Lockheed Martin [LMT] on Tuesday posted lower sales and earnings in its first quarter driven by a number of programs, but the company increased its earnings guidance for the year due to a combination of better expectations for business segment profit and higher share repurchase activity.

Net income dipped 6 percent to $878 million, $2.74 earnings per share (EPS), from $933 million ($2.87 EPS) a year ago, still topping consensus estimates by 24 cents EPS. Segment operating margins slipped 50 basis points to 12.9 percent. Free cash flow in the quarter was $839 million.

The Air Force's F-16D fighter jet. Photo: Lockheed Martin.
The Air Force’s F-16D fighter jet. The aircraft’s manufacturer, Lockheed Martin, delivered three F-16s in the first quarter versus four in the same period last year. Photo: Lockheed Martin.

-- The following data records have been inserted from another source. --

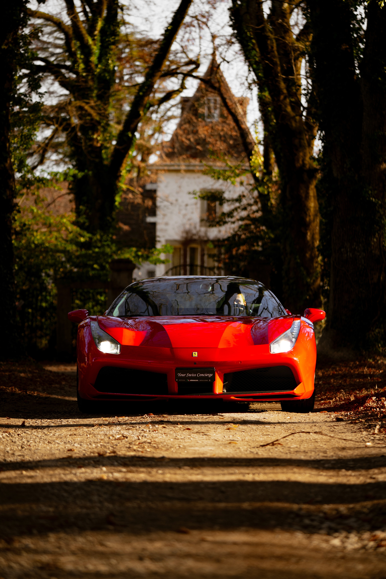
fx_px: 1447
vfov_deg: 22.6
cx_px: 193
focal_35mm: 90
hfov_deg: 15.2
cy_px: 290
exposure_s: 1/2000
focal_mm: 90
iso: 640
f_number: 2.8
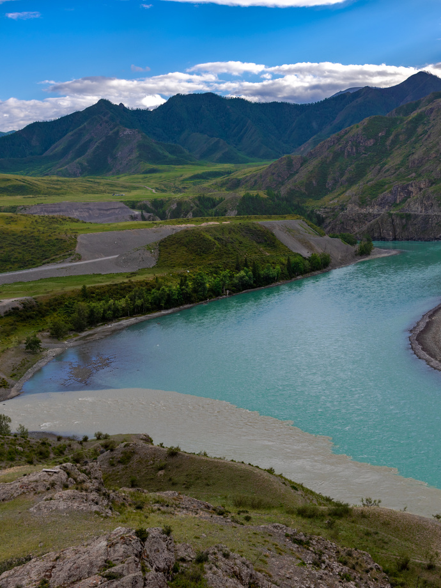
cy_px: 290
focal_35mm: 41
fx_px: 696
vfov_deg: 45.8
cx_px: 253
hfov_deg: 35.1
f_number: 5
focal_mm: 28
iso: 200
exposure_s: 1/640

The company’s Information Systems and Global Solutions (IS&GS), Missiles and Fire Control, Mission Systems and Training (MS&T) and Aeronautics segments all reported lower operating profits. IS&GS was dinged for a $70 million charge related to an international command and control program that was developed in-house but has proven difficult to integrate, Bruce Tanner, Lockheed Martin’s chief financial officer, said on the earnings call.

Tanner said the program has “great” potential in the market once it is installed and able to demonstrate its capabilities.

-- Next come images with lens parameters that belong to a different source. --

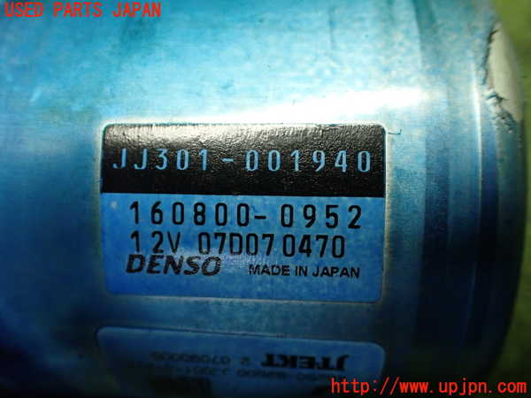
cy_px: 199
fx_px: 460
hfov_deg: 60.0
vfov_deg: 46.8
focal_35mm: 30
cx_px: 266
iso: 800
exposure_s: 1/125
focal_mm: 5.4
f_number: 2.3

Sales fell 6 percent to $10.1 billion from $10.7 billion a year ago, but in line with the company’s expectations.

Lockheed Martin’s Space Systems segment was the only operating sector to post a gain in profit, which was up 13 percent on risk retirement on government satellite programs and NASA’s Orion space crew vehicle, and on higher profit booking rates. Sales at Space Systems also increased, up 5 percent, on the Orion program and revenue from acquisitions.

The MS&T segment also posted a scant 1 percent gain in sales aided by the start of the Space Fence radar program and Aegis and other radar surveillance programs.

The higher sales at Space Systems and MS&T were more than offset by declines at the company’s other segments, due to fewer deliveries and sustainment of the C-130, C-5, F-16 and F-22 aircraft programs, fewer deliveries of tactical missile, PAC-3 missile, and fire control systems, lower funding for command and control systems, and increased competition on the basis of price for contracts that the (IS&GS) segment competes for.

Lockheed Martin officials said that the performance across most of its segments was better than expected, part of the reason the company raised the earnings forecast for 2015 even though sales are still expected to be in the $43.5 billion to $45 billion range. The per share earnings outlook is up a nickel on the low and high end of the guidance range to between $10.85 and $11.15. The other reason for the uptick in the earnings forecast is a lower share count, due to ongoing share repurchases.

Total backlog in the quarter stood at $76.9 billion, down 4 percent from $80.5 billion at the end of 2014. Tanner said the company believes it is on track to get its backlog back to the $80 billion-plus level.